*** LISTED ENTRIES ***

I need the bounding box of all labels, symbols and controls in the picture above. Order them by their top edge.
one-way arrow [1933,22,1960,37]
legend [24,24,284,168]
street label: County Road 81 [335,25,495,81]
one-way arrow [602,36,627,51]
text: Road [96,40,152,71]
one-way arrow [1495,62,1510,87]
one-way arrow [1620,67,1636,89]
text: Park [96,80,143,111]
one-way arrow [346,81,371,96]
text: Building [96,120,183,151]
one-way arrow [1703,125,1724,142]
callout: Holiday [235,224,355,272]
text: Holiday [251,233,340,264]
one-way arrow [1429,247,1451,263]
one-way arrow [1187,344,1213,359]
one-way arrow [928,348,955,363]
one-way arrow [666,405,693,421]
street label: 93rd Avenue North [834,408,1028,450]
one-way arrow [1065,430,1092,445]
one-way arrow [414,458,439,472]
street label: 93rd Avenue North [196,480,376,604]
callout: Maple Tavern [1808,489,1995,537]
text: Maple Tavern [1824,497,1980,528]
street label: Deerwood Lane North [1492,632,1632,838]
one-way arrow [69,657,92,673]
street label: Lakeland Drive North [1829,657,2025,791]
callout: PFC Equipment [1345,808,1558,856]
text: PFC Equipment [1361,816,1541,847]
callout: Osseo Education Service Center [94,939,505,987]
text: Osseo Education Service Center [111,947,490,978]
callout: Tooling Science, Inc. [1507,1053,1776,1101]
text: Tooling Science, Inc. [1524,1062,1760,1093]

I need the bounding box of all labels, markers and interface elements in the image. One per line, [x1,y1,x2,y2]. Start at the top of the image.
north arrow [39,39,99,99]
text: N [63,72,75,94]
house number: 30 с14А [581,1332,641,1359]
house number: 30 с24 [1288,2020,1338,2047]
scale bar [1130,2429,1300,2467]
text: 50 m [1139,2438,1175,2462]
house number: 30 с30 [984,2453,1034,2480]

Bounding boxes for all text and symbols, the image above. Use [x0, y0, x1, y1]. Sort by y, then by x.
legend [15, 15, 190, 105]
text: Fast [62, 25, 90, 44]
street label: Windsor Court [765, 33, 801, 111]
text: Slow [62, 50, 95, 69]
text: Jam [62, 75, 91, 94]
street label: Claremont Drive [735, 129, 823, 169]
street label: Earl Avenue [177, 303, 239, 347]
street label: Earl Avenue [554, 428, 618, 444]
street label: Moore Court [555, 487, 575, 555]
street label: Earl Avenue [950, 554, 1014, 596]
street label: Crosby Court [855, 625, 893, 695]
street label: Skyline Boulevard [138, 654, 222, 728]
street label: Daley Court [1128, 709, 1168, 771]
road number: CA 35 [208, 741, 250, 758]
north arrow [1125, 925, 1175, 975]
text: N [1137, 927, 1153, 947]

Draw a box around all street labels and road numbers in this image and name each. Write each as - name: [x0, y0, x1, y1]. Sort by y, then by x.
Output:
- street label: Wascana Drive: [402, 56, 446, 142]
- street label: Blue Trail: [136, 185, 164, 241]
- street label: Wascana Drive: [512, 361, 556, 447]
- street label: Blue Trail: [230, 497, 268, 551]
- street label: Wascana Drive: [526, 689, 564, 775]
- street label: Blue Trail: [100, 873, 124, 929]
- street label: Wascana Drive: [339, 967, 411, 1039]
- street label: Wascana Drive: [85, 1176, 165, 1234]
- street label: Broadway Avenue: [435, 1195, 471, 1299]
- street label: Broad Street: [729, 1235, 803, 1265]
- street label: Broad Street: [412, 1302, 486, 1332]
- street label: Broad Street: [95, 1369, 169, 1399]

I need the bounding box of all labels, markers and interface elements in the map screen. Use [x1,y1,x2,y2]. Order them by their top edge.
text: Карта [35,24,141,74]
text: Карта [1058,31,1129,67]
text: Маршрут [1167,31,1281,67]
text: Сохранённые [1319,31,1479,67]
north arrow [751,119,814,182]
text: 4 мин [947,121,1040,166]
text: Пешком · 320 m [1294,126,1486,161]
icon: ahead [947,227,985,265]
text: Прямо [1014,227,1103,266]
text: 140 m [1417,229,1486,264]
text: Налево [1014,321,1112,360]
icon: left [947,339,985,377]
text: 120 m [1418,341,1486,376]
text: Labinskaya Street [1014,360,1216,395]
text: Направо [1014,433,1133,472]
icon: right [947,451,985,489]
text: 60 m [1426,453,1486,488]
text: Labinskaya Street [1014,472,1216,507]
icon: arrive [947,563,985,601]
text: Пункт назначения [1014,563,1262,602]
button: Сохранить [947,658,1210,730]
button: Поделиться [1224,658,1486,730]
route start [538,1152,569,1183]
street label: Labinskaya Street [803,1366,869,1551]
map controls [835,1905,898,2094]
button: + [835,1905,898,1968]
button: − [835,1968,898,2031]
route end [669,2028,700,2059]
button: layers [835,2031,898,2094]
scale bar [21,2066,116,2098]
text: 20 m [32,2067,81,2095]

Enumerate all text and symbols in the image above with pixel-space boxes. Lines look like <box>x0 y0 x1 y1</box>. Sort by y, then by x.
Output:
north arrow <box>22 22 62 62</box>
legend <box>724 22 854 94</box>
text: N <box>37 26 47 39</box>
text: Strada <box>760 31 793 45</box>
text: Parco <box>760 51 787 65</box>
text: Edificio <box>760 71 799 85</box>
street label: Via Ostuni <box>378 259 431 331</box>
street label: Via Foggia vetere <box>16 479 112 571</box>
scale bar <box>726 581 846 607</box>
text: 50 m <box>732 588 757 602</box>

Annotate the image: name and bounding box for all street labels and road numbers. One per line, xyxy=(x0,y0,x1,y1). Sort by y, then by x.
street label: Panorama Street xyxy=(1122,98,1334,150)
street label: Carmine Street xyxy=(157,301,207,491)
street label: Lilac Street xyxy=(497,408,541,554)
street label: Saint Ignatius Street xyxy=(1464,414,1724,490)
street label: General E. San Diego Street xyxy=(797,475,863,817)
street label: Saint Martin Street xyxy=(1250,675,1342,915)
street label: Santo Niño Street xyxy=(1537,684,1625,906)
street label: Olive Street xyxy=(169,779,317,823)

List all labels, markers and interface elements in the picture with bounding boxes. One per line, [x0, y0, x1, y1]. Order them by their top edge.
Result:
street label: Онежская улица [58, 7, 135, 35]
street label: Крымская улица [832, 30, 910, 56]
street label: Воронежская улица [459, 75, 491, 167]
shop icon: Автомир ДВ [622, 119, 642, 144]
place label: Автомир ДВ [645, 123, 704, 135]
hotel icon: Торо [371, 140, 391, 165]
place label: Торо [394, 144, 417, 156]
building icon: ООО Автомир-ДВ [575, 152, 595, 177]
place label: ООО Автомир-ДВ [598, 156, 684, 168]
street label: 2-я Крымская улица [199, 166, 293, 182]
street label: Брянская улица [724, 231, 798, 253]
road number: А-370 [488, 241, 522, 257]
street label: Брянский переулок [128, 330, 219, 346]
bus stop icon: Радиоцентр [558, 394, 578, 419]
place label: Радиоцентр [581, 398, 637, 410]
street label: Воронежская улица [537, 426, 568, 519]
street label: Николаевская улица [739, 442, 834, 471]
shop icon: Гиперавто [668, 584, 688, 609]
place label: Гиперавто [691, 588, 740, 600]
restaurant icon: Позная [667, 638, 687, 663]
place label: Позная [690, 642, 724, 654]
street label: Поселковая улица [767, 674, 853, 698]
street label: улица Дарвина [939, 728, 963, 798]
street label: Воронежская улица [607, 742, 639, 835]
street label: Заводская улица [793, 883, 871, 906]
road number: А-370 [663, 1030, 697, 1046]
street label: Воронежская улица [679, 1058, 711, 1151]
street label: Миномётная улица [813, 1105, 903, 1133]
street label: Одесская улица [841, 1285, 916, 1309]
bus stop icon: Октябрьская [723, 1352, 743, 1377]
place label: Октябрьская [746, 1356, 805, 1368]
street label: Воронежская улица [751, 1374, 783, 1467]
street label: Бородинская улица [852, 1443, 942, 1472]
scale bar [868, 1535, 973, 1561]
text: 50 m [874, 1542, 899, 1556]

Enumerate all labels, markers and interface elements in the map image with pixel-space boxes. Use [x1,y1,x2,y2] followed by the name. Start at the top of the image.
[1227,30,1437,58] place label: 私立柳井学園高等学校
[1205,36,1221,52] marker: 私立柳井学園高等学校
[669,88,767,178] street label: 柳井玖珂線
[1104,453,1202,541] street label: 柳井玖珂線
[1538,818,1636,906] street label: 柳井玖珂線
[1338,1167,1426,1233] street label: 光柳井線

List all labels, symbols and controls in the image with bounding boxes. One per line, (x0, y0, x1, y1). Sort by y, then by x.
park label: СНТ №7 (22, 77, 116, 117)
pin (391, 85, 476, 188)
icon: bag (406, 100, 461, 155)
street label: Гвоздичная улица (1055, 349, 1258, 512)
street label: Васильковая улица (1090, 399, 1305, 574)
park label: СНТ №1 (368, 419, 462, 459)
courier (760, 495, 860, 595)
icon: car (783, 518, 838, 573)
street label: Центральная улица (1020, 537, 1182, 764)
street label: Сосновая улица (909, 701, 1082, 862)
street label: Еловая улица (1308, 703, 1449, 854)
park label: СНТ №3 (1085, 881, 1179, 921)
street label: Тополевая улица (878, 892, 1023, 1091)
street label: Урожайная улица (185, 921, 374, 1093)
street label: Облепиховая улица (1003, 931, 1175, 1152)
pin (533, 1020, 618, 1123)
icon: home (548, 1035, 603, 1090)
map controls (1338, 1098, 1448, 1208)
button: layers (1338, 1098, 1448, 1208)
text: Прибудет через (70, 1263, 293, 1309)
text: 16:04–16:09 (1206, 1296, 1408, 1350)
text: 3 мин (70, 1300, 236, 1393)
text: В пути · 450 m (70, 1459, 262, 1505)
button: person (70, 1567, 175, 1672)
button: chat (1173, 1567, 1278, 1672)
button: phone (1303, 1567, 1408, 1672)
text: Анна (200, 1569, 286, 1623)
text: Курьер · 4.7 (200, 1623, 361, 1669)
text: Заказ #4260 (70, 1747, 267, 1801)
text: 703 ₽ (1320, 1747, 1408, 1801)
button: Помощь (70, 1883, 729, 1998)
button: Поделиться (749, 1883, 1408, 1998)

*** End of LISTED ENTRIES ***

§ WHAT YOU ARE ASKED TO DO
Using the entries shown above, reproduce verbatim the lines from the line bearing "[x1,y1,x2,y2]. Order them by their top edge." to the line bearing "Enumerate all text", inclusive.

§ ANSWER TO THIS TASK
I need the bounding box of all labels, markers and interface elements in the map screen. Use [x1,y1,x2,y2]. Order them by their top edge.
text: Карта [35,24,141,74]
text: Карта [1058,31,1129,67]
text: Маршрут [1167,31,1281,67]
text: Сохранённые [1319,31,1479,67]
north arrow [751,119,814,182]
text: 4 мин [947,121,1040,166]
text: Пешком · 320 m [1294,126,1486,161]
icon: ahead [947,227,985,265]
text: Прямо [1014,227,1103,266]
text: 140 m [1417,229,1486,264]
text: Налево [1014,321,1112,360]
icon: left [947,339,985,377]
text: 120 m [1418,341,1486,376]
text: Labinskaya Street [1014,360,1216,395]
text: Направо [1014,433,1133,472]
icon: right [947,451,985,489]
text: 60 m [1426,453,1486,488]
text: Labinskaya Street [1014,472,1216,507]
icon: arrive [947,563,985,601]
text: Пункт назначения [1014,563,1262,602]
button: Сохранить [947,658,1210,730]
button: Поделиться [1224,658,1486,730]
route start [538,1152,569,1183]
street label: Labinskaya Street [803,1366,869,1551]
map controls [835,1905,898,2094]
button: + [835,1905,898,1968]
button: − [835,1968,898,2031]
route end [669,2028,700,2059]
button: layers [835,2031,898,2094]
scale bar [21,2066,116,2098]
text: 20 m [32,2067,81,2095]

Enumerate all text and symbols in the image above with pixel-space boxes. Lines look like <box>x0 y0 x1 y1</box>. Sort by y, then by x.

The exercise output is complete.